Times Colonist

Shooter kills four, then himself after mass at Brazil cathedral

- PETER PRENGAMAN and C.H. GARDINER

RIO DE JANEIRO — A man opened fire in a cathedral in southern Brazil after mass on Tuesday, killing four people and wounding four more before taking a bullet in the ribs in a firefight with police and then shooting himself in the head, authoritie­s said.

The shooting happened right after the midday service had ended at the Metropolit­an Cathedral in Campinas, a city about 100 kilometres north of Sao Paulo.

“It’s so sad,” said Wilson Cassante, a press officer with the archdioces­e. “It’s hard to imagine the pain this has caused.”

Hours after paramedics were seen taking bodies and injured out of the church, authoritie­s identified the shooter as 49-year-old Euler Fernando Grandolpho from Valinhos, a nearby city in the state of Sao Paulo.

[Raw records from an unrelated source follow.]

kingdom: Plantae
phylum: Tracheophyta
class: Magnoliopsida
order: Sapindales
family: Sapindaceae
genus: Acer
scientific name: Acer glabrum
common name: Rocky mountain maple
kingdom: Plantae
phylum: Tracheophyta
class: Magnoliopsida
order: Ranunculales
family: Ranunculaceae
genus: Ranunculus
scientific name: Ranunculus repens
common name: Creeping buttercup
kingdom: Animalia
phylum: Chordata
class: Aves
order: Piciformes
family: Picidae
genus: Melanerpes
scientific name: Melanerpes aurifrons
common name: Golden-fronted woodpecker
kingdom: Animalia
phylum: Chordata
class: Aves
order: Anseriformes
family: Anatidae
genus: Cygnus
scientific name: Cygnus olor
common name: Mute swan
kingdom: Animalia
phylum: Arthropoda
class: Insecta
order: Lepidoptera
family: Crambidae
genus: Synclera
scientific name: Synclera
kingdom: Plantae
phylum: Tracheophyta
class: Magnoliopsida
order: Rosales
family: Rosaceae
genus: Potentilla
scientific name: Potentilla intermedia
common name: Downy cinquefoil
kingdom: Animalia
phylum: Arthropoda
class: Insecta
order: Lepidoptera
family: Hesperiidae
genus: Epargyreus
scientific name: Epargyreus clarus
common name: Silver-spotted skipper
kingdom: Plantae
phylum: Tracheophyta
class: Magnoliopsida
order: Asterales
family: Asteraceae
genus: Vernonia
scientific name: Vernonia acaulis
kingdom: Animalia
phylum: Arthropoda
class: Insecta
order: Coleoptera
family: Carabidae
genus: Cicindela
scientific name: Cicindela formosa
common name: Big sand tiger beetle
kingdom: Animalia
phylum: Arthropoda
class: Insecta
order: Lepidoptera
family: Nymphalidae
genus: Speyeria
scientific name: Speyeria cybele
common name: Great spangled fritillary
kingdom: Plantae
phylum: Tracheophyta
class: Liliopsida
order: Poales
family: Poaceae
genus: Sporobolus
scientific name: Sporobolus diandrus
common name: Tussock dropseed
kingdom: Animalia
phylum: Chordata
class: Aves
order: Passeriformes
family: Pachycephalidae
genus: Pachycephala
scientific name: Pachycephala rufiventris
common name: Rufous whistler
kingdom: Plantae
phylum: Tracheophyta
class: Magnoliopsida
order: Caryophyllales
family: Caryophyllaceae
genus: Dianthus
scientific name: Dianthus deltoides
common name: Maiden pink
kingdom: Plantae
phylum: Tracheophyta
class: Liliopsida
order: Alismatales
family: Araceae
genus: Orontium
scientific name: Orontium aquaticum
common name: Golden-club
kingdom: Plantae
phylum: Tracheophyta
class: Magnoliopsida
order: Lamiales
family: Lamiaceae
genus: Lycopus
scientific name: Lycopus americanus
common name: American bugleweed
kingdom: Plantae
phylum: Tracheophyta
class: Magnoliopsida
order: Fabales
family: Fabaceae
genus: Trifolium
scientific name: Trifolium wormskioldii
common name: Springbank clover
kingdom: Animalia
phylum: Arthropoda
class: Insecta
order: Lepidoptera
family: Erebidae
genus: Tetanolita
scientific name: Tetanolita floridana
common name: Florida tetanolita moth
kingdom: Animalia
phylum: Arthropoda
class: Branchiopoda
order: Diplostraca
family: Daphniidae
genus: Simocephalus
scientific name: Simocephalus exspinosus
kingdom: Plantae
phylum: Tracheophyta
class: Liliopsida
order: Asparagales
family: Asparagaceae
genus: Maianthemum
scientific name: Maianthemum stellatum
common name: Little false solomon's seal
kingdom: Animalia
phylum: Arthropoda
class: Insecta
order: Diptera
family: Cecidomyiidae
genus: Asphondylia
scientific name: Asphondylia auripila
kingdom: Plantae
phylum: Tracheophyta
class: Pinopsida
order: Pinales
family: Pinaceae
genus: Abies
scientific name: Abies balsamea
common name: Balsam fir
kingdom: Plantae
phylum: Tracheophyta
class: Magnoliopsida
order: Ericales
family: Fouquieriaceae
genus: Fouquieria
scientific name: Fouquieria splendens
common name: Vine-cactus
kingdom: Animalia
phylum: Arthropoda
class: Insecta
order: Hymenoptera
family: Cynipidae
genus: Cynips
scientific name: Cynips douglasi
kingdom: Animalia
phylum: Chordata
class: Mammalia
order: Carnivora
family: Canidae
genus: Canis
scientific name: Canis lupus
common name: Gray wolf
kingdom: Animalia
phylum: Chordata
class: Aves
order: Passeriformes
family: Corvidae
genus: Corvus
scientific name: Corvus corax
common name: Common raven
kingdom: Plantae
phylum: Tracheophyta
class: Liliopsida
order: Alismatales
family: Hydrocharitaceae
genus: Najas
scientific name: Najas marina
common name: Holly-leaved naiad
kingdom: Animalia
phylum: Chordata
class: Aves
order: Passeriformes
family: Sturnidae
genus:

Grandolpho, a systems analyst, was not a member of the church, authoritie­s said. According to public records, he had held various jobs with government entities, including a stint as an assistant to the prosecutor in the public ministry in Sao Paulo.

Authoritie­s said they had not determined a motive. A backpack found near the dead gunman had his identifica­tion but no note or other clues, police investigat­or Jose Henrique Ventura told reporters outside the church.

“Thanks to the interventi­on of police, something much bigger was avoided,” Ventura said, adding that the four injured were in stable condition.

Danielle Coutinho told EPTV that she was sitting in the church chatting after Mass when gunfire began. A man sitting close to her was shot as she and others ran.

“I saw people getting shot. I can’t get it out of my head,” she said in tears. “It was horrible.”

Hamilton Caviola Filho, a police investigat­or, told news portal G1 that authoritie­s had reviewed surveillan­ce footage from inside the cathedral. The shooter “came into the church, sat on a pew, with time to think, and then got up and starting shooting,” Caviola Filho said.

Brazil has long struggled with gun violence, and is routinely the world leader in total homicides, though mass shootings are rare. Last year, nearly 64,000 people were killed. President-elect Jair Bolsonaro, a former army captain, campaigned on promises to crack down on violence, in part by loosening gun laws so more civilians could arm themselves.